- Task instructions
The answer must be an exact transcription of the lines below from the first through the one containing "click(295, 298)", with the pictures left out; please add nothing else.

* * * *

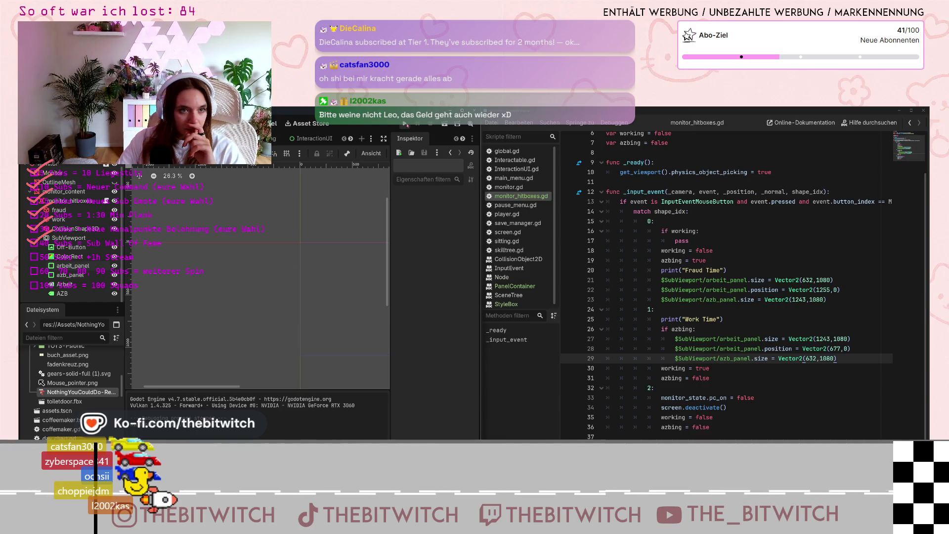
Run the project, start the game, sit at the desk and switch on the monitor
click(405, 124)
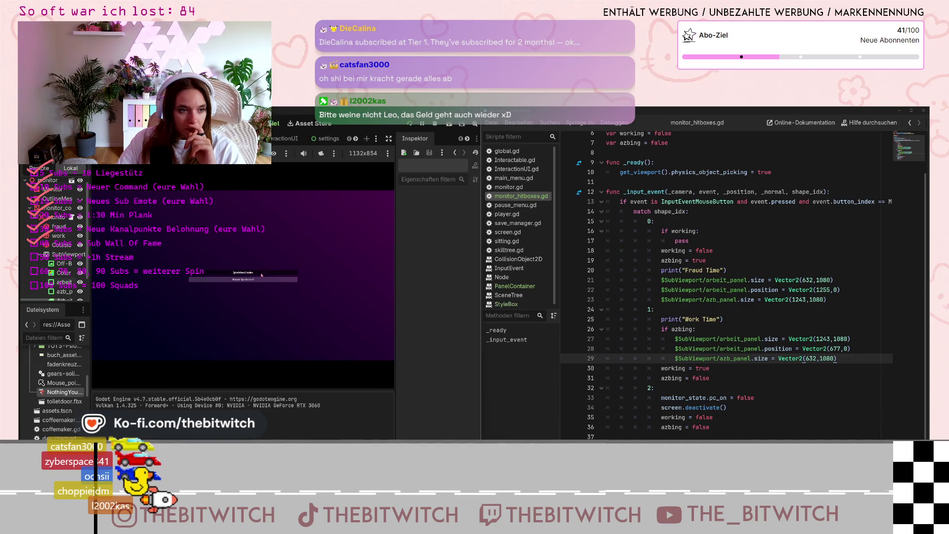
click(243, 273)
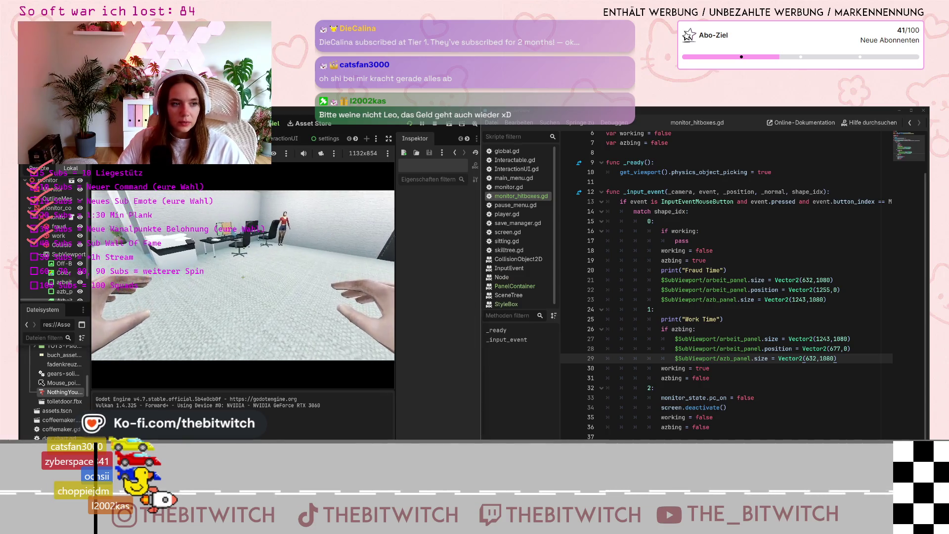
key(Escape)
key(Escape)
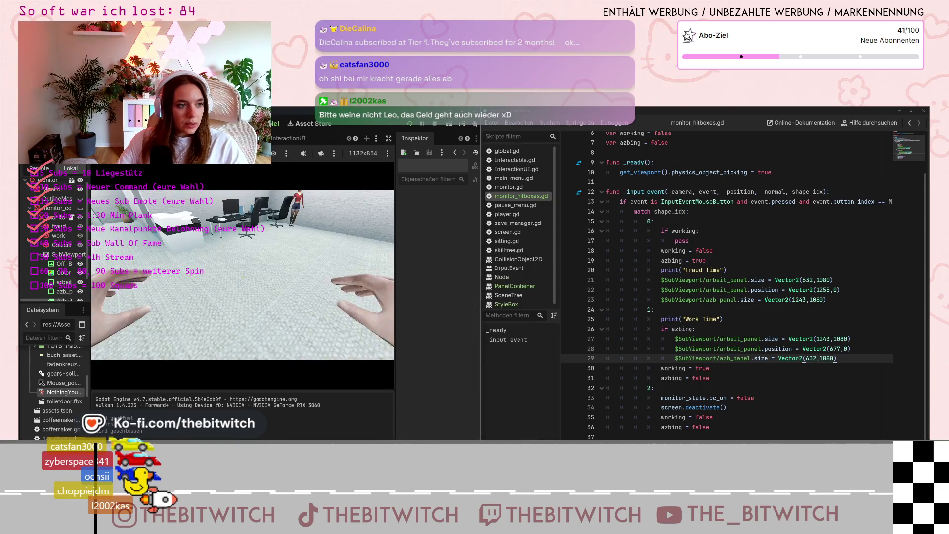
click(243, 277)
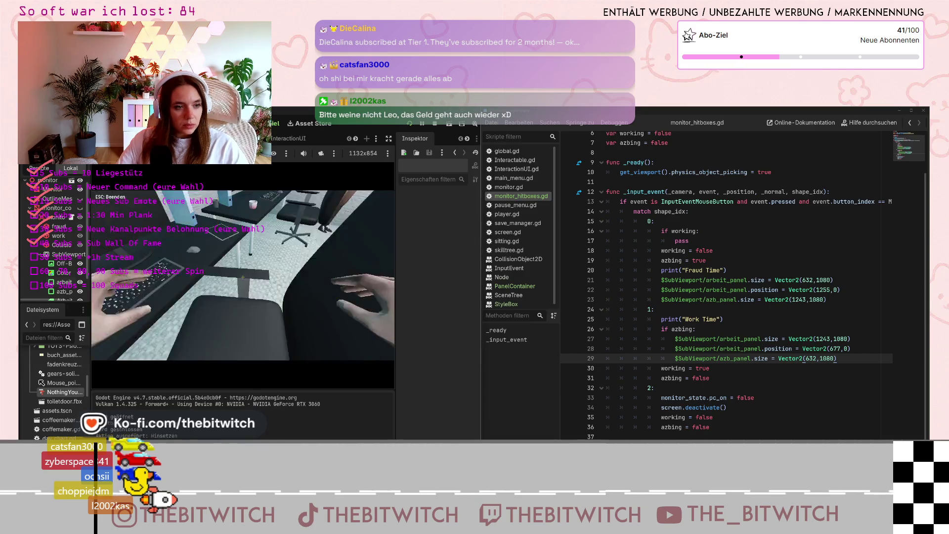
click(243, 277)
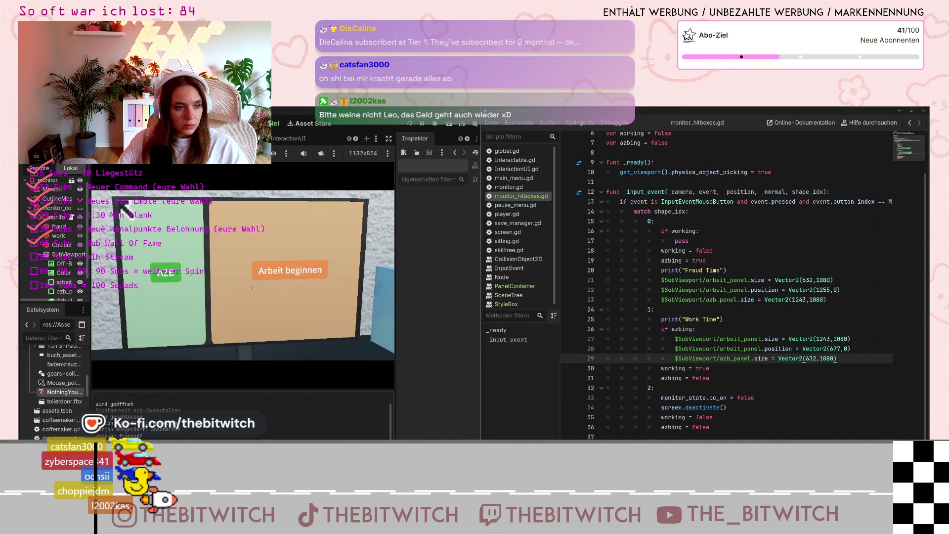
Alternately click the green AZB and orange work panels to check each one widens
click(172, 298)
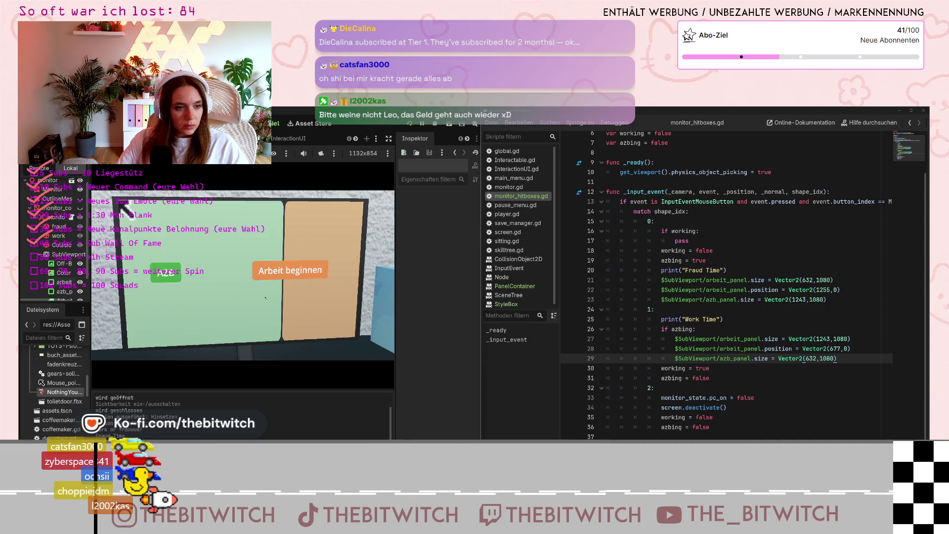
click(295, 298)
click(187, 293)
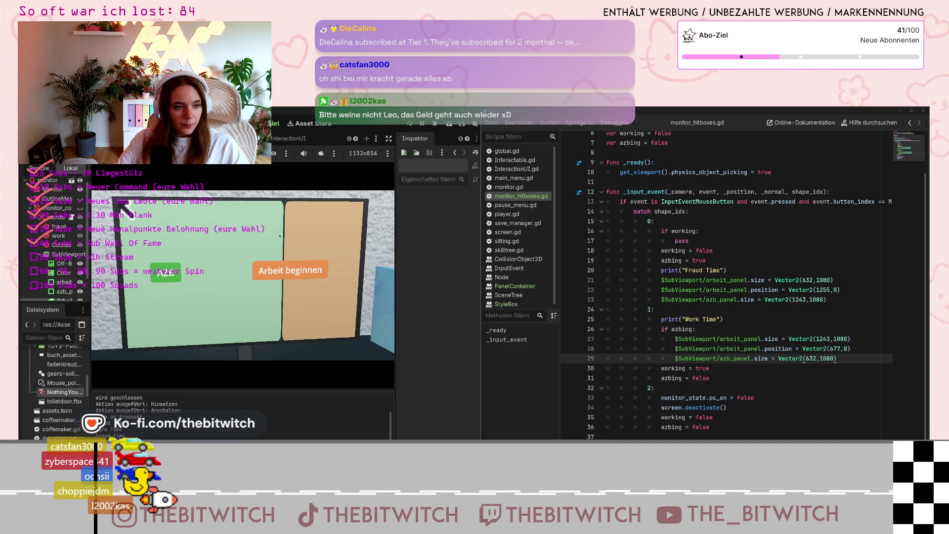
click(292, 311)
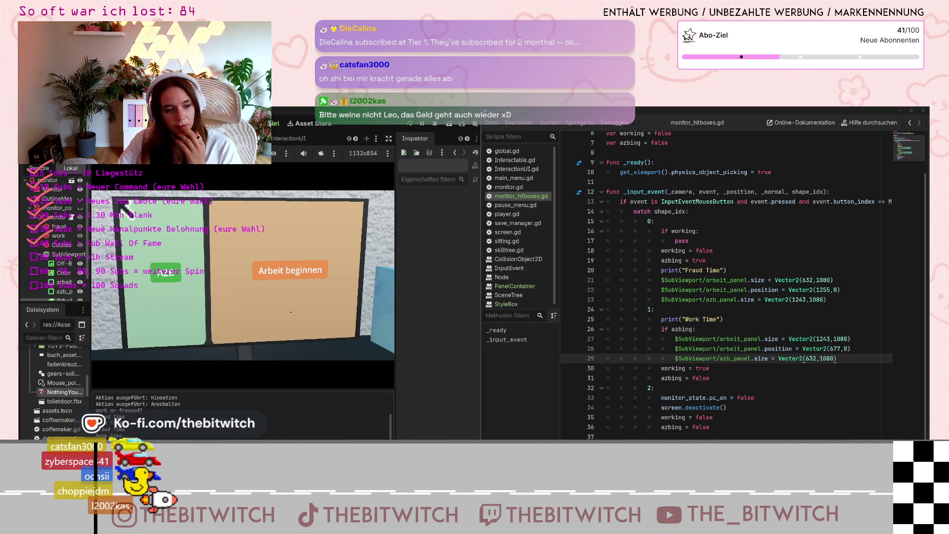
click(284, 328)
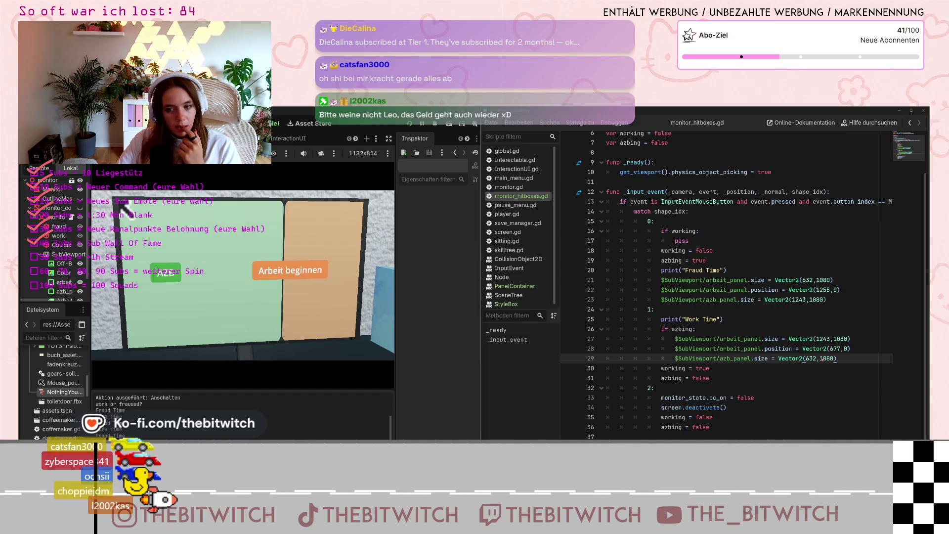
Change the Work Time azb_panel width on line 29 from 632 to 625 and save
click(821, 358)
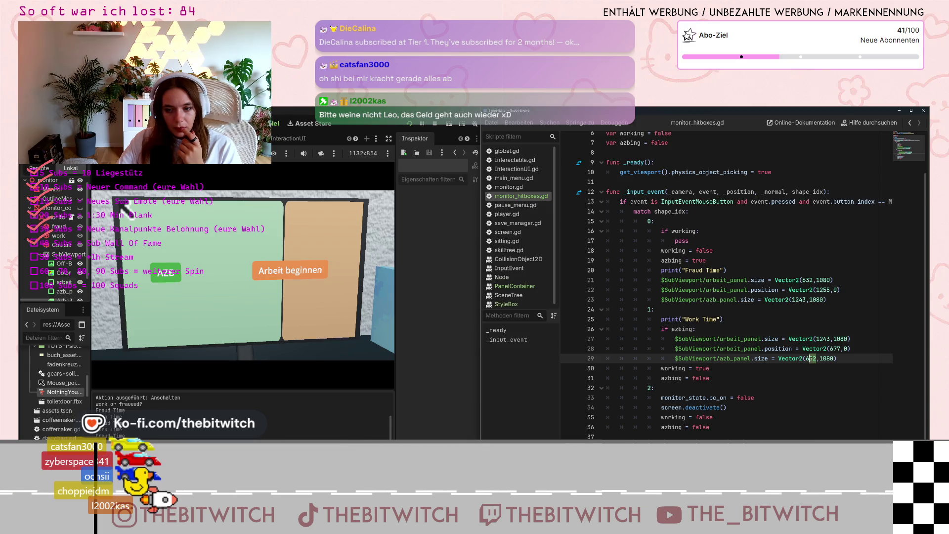
text(25)
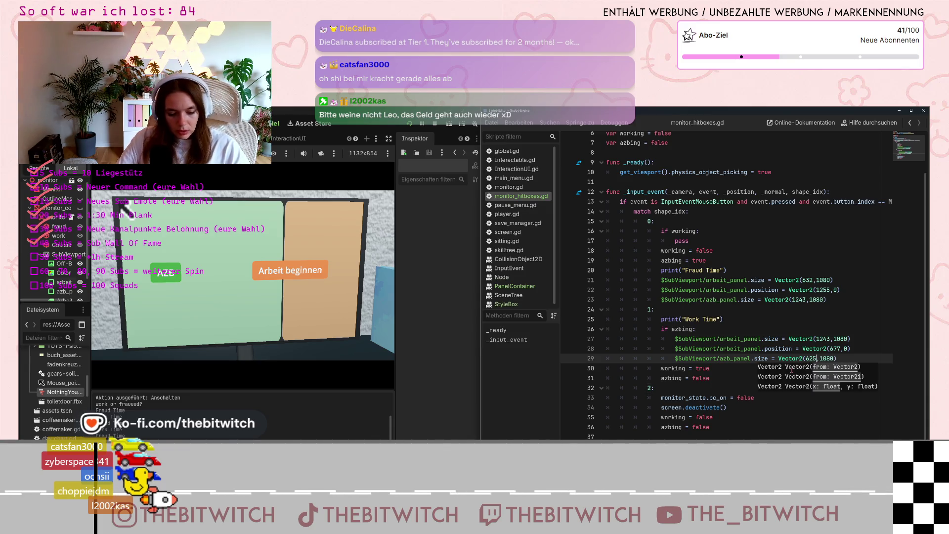
click(721, 379)
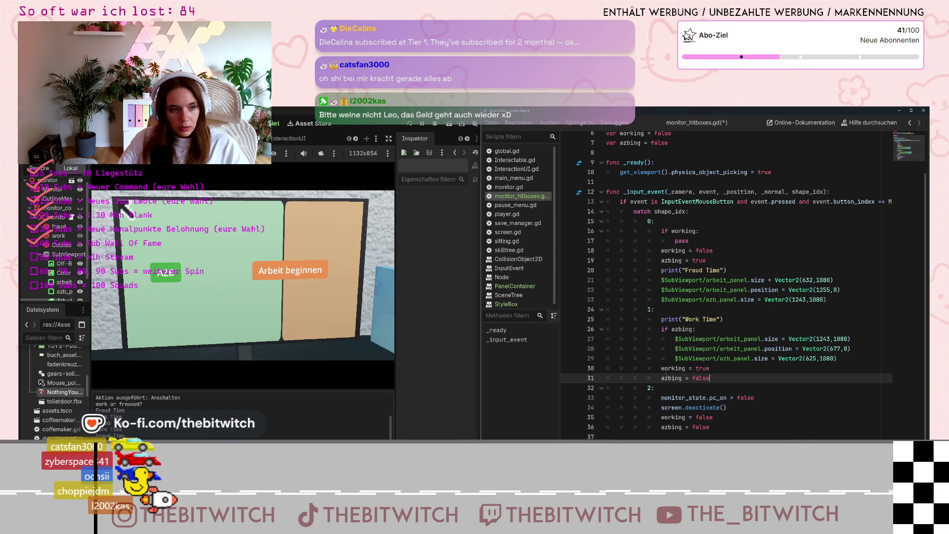
key(ctrl+s)
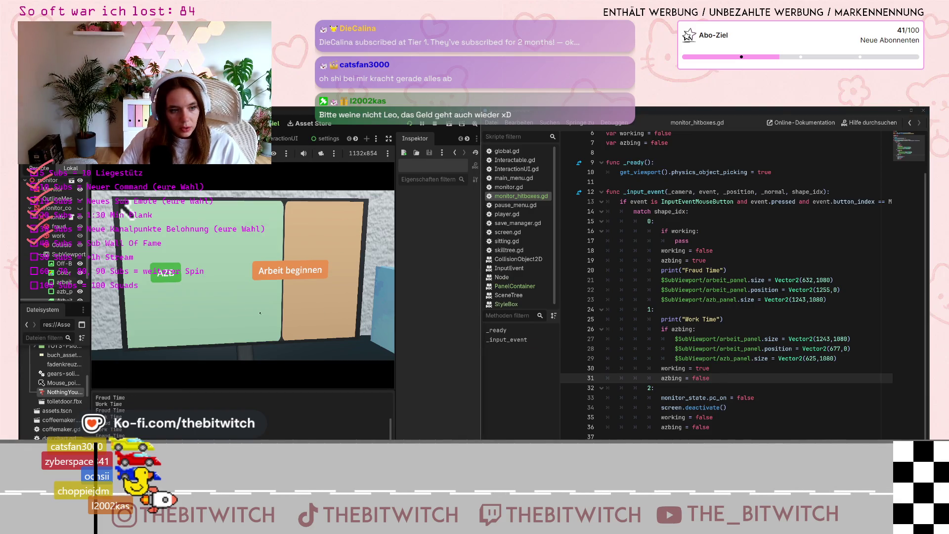
Change the width to 615, save, and toggle the monitor between the fraud and work layouts in game
click(811, 359)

* * * *

- Reply
Run the project, start the game, sit at the desk and switch on the monitor
click(405, 124)
click(243, 273)
key(Escape)
key(Escape)
click(243, 277)
click(243, 277)
Alternately click the green AZB and orange work panels to check each one widens
click(172, 298)
click(295, 298)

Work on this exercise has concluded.